Monday, January 22, 2018

We Need Hope

I write a lot about God and/or the ‘god concept’ that holds within it the search for all that is good.  The human spirit needs hope.  It is hope that enables us to keep going in the face of adversity.

We seem to be faced with so many disasters in our world today: a government shut-down that highlights the polarization that now grips our nation; the senseless mass killings that seem to have become epidemic; the cascade of natural disasters from out-of-control fires to floods and mud slides to snow and ice storms that take lives and yield massive damage.  So many people are losing faith in the prospect of a better world.

Life has always progressed in a pattern of two steps forward then one step back.  We’re in a backward phase now . . . and that will change.  We need to step back from the immediate and take in the broader picture of the flow of life.  Each era experiences both tragedy and growth while it adds to the wonders to enhance the lives of the next generation.  When the short-term view shows us disaster, we need to call upon the long view to reignite hope.
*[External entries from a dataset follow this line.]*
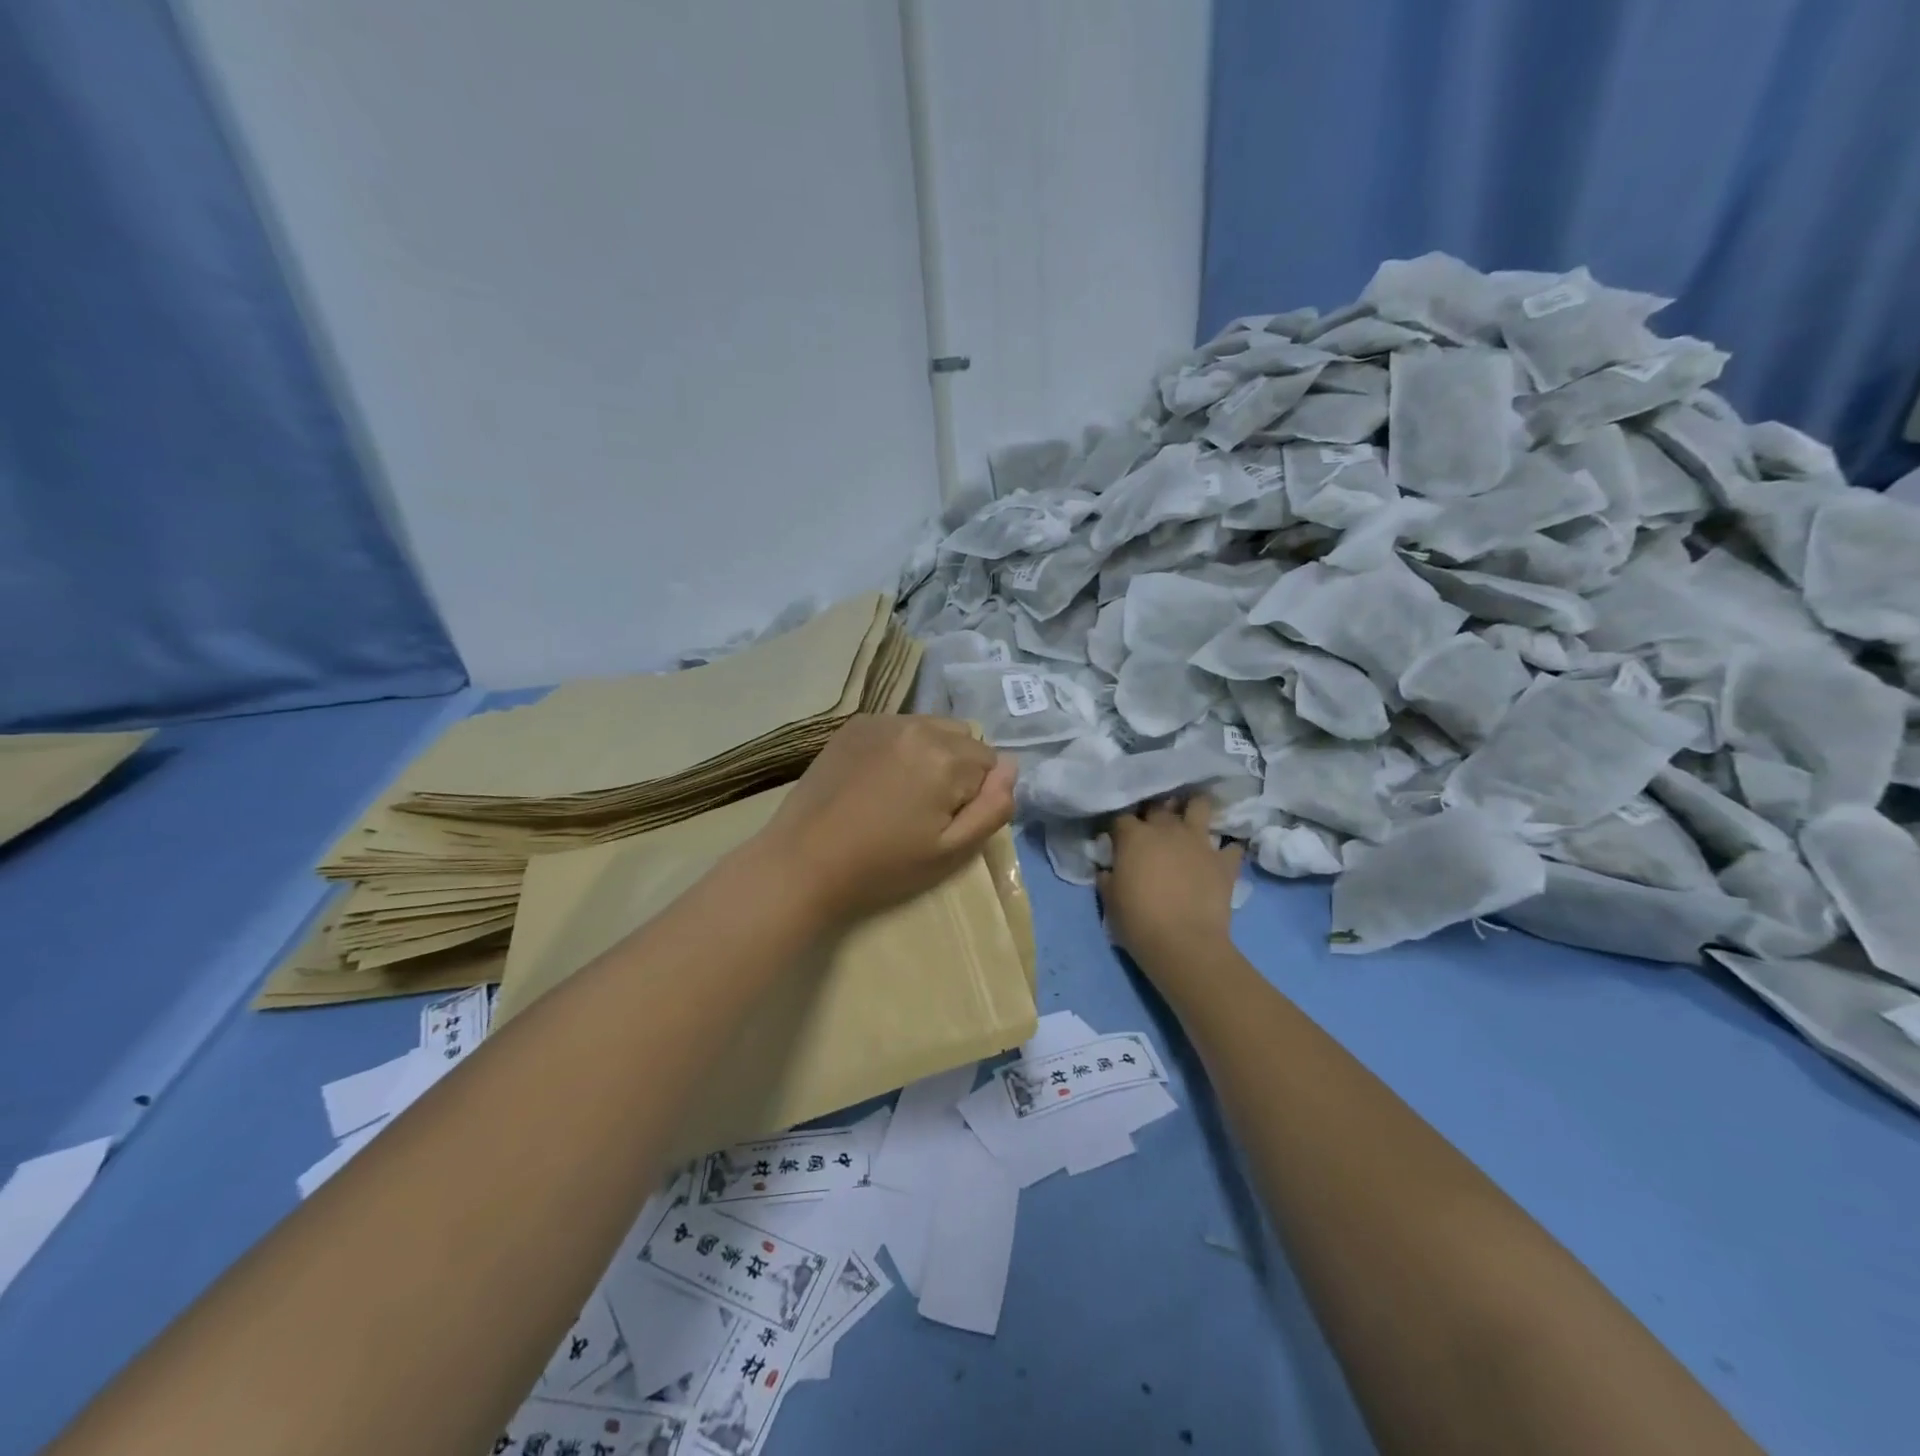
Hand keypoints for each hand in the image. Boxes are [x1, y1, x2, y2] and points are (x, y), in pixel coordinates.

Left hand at [755, 715, 1016, 926]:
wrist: (804, 861)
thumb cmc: (883, 866)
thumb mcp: (952, 851)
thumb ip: (993, 808)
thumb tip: (1012, 769)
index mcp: (946, 756)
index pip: (991, 764)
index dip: (974, 796)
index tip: (944, 821)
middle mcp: (918, 725)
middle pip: (965, 740)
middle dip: (958, 769)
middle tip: (925, 809)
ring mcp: (882, 720)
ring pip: (933, 729)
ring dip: (932, 754)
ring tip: (901, 793)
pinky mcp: (854, 725)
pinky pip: (900, 727)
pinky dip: (901, 747)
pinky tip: (877, 779)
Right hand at [1100, 796, 1241, 970]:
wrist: (1183, 944)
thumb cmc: (1138, 920)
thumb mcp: (1109, 899)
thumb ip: (1108, 876)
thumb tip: (1109, 868)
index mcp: (1134, 836)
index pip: (1121, 817)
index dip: (1118, 827)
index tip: (1117, 839)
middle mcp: (1167, 829)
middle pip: (1159, 805)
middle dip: (1154, 811)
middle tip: (1152, 827)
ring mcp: (1199, 842)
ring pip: (1199, 806)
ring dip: (1193, 809)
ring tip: (1190, 819)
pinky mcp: (1223, 861)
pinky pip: (1231, 846)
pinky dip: (1226, 849)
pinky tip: (1221, 856)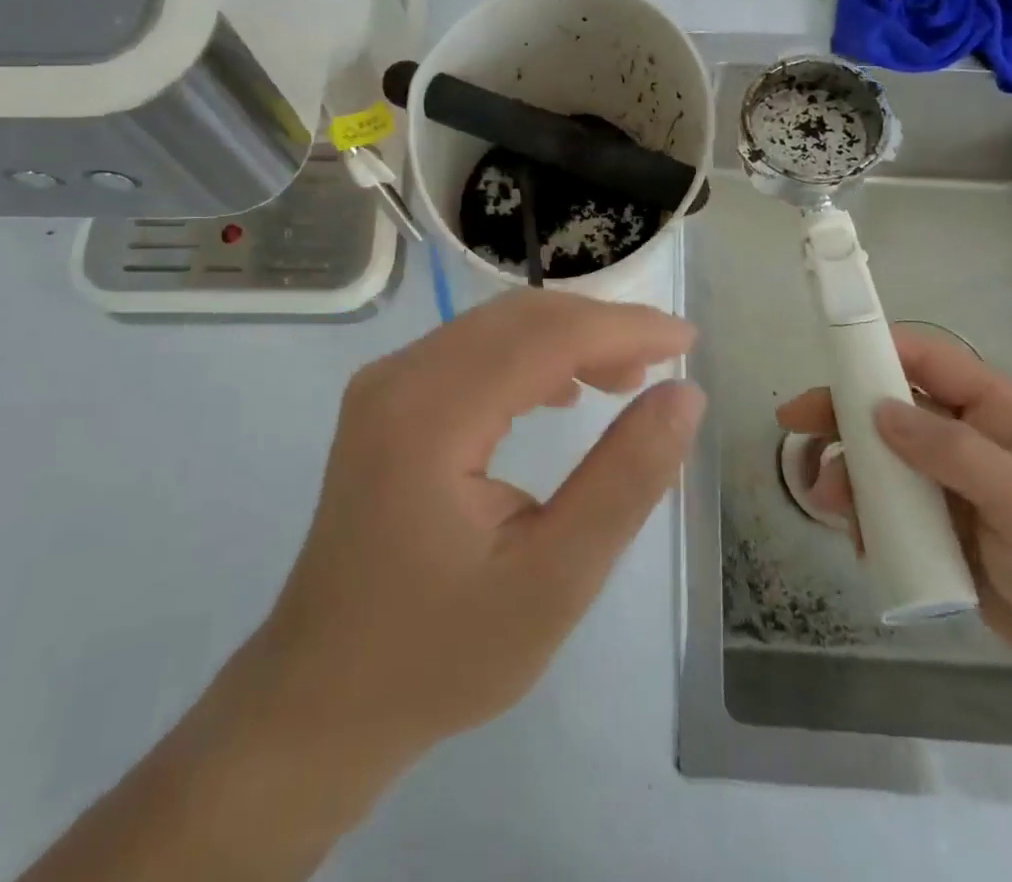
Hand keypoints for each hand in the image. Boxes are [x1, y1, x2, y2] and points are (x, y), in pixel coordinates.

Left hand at [249, 289, 703, 759]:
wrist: (323, 694)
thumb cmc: (441, 653)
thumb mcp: (553, 582)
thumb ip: (624, 481)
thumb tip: (684, 395)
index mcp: (429, 415)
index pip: (544, 337)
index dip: (623, 328)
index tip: (688, 339)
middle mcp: (399, 377)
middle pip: (517, 318)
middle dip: (599, 327)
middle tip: (664, 361)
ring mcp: (385, 384)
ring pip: (494, 328)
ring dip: (565, 339)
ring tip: (626, 379)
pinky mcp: (387, 400)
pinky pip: (470, 352)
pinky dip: (528, 357)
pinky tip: (563, 393)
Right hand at [776, 328, 1011, 715]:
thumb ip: (956, 454)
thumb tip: (879, 411)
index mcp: (1003, 418)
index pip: (930, 362)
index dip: (878, 348)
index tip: (827, 356)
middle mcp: (973, 444)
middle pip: (892, 409)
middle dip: (842, 415)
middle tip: (795, 426)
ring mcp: (956, 490)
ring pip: (883, 461)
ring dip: (848, 474)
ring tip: (827, 504)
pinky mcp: (945, 534)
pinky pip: (890, 511)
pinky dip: (865, 518)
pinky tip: (860, 541)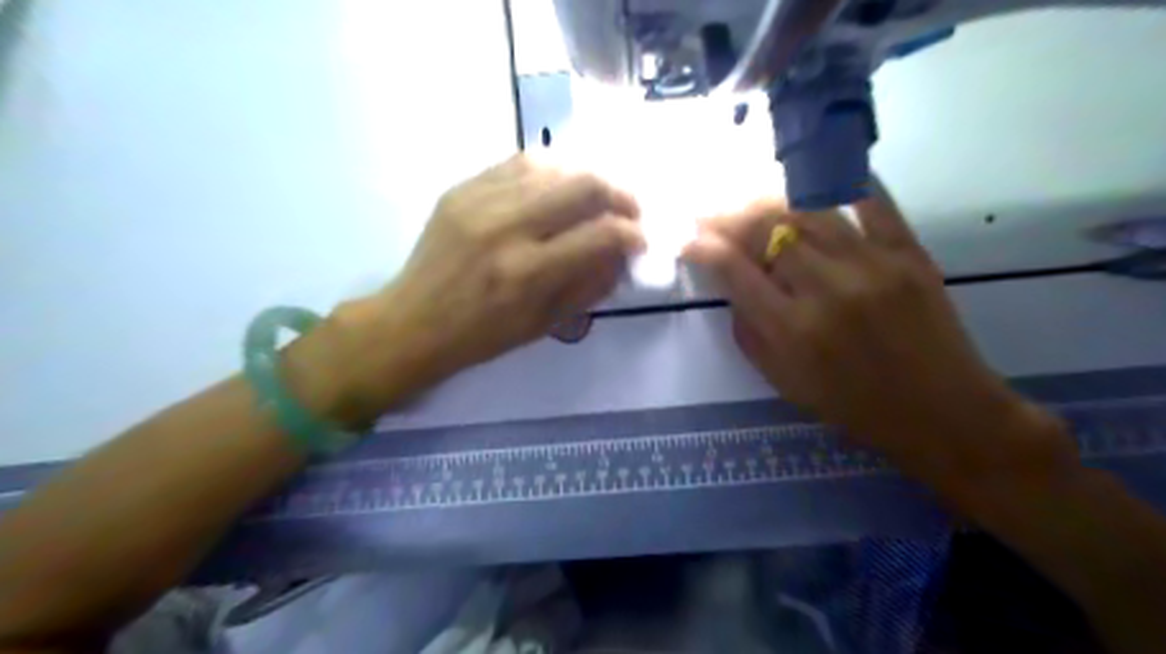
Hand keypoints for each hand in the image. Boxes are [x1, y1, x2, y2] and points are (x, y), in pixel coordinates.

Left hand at [320, 153, 646, 418]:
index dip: (633, 233)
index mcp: (528, 272)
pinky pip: (518, 163)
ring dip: (586, 179)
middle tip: (628, 211)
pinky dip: (550, 171)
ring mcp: (480, 200)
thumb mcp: (545, 324)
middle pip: (583, 185)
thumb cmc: (482, 335)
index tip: (641, 238)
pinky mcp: (461, 188)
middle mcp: (506, 227)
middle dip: (620, 195)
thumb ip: (590, 285)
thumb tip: (622, 254)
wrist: (413, 321)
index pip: (601, 235)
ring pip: (554, 165)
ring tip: (595, 198)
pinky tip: (557, 188)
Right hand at [686, 183, 1073, 484]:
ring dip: (769, 199)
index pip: (734, 270)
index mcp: (792, 330)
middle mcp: (826, 289)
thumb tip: (732, 284)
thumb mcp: (784, 382)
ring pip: (808, 209)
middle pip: (765, 229)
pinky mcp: (909, 253)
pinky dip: (842, 182)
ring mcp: (871, 264)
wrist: (942, 412)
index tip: (687, 237)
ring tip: (749, 196)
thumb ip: (750, 332)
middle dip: (727, 215)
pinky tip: (817, 175)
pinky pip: (872, 201)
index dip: (703, 247)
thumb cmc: (853, 405)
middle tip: (710, 210)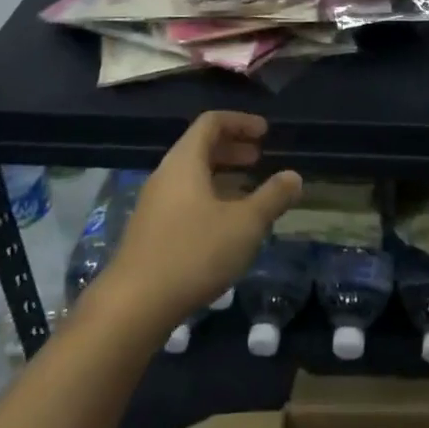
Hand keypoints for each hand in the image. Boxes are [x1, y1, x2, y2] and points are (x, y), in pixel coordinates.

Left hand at [91, 112, 300, 335]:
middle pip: (199, 147)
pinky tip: (226, 224)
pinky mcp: (151, 231)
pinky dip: (209, 197)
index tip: (265, 132)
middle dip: (232, 148)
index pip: (211, 123)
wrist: (134, 305)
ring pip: (192, 176)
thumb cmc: (194, 253)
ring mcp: (154, 205)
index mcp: (185, 162)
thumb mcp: (245, 224)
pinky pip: (184, 199)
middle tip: (259, 157)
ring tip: (249, 190)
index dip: (241, 122)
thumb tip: (294, 176)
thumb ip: (272, 197)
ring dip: (222, 175)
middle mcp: (166, 176)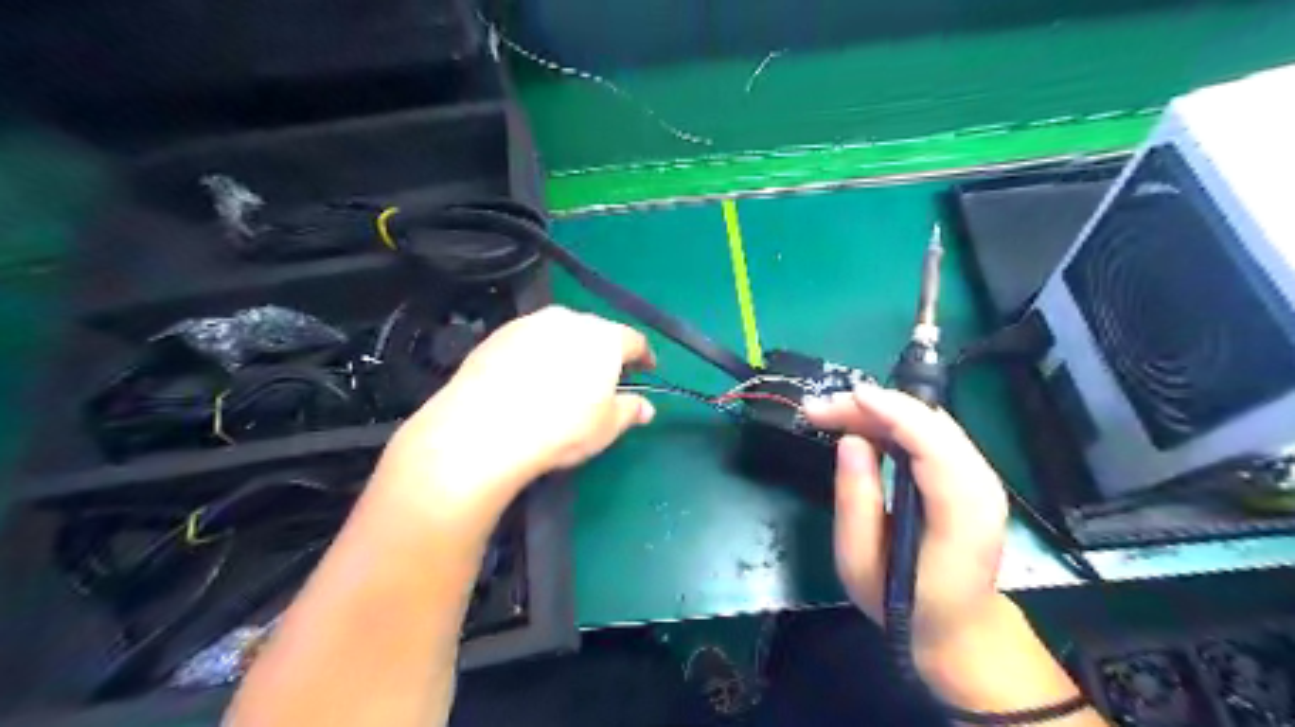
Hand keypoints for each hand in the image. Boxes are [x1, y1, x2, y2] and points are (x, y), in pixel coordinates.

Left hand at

What primitive man, carving the first image on the cave wall, could foresee the world of communications we know today?  What scribe in the dark ages laboriously hand copying a manuscript could foresee a world of educated people reading and writing as a matter of course?  What physician of the Middle Ages, bleeding his patient to release the ‘bad humors’, could foresee the wonders of modern medicine?  What soldier bombing and killing the enemy in WWII could foresee Germany, Japan and the U.S. as allies working together for peace?

In every century we can see progress in the human psyche.  Our basic human nature, attracted to both good and evil, doesn’t change but little by little there is an increase in consciousness, expanding our understanding of what it means to be human, showing concern for our fellow man, growing in our
capacity to love, employing empathy and compassion; we saw it happening in people rushing to help others (complete strangers) in the recent disasters.  But at the same time malice grows in some segment of society: the Nazis in the last century, the jihadists in this one, and malhuman acts get worse in their ferocity.  The majority of people see the wrongness of it but others are confused and even attracted to it.  We’ve eliminated God from the equation and with nowhere to look to highlight ‘the good’—many feel lost.

God awaits humanity to discover that the only way to sustain this planet is to see it as one interdependent interacting world.  We will survive or perish together.  We have yet to fully awaken the human spirit—to learn to love one another and forgive our enemies.

Can we invest hope in humanity creating a better world?  It seems like an impossible dream, but consider those seemingly impossible advances from ages past.